- **TO DO**:
Show the lines of the material that contain the word "hand".

═════ DATA PROVIDED

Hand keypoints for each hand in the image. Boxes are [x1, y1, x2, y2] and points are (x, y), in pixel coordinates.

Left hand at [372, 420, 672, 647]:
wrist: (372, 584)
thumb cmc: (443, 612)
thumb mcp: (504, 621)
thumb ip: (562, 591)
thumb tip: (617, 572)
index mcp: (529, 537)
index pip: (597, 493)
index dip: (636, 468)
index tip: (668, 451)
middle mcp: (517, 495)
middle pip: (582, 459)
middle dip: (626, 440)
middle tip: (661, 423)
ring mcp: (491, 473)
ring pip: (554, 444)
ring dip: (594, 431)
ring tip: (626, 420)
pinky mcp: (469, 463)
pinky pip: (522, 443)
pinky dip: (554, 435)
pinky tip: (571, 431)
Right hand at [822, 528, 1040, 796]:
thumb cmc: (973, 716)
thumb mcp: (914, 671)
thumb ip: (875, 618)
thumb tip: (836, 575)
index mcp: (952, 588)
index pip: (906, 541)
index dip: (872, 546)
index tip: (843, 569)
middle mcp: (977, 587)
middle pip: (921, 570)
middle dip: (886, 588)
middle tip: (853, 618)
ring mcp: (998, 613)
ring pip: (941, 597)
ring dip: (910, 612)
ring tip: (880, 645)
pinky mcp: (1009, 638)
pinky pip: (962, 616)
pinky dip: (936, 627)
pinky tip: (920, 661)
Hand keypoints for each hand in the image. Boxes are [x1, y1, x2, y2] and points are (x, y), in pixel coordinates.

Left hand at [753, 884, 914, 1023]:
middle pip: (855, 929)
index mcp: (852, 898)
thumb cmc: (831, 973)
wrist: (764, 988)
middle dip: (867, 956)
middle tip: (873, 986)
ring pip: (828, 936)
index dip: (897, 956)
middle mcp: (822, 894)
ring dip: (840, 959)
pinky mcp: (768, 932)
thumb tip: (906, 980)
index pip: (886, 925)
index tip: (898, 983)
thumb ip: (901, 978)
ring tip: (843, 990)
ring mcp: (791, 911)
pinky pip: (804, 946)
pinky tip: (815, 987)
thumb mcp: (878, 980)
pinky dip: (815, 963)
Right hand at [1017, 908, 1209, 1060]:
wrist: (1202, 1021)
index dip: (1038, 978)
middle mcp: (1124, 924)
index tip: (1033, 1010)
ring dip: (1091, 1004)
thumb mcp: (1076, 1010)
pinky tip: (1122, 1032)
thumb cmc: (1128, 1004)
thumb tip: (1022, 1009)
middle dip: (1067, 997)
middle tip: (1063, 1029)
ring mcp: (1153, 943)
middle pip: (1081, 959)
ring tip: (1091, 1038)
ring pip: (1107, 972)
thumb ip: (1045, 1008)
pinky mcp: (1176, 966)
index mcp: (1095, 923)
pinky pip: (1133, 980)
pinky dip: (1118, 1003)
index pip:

══════════

- **YOUR SOLUTION**:
Hand keypoints for each hand in the image. Boxes are [x1, y1, x2, y2] and points are (x, y), in pixel coordinates.
Left hand at [372, 420, 672, 647]:
Right hand at [822, 528, 1040, 796]:
Hand keypoints for each hand in the image. Boxes are [x1, y1, x2, y2] and points are (x, y), in pixel coordinates.
Left hand at [753, 884, 914, 1023]:
Right hand at [1017, 908, 1209, 1060]:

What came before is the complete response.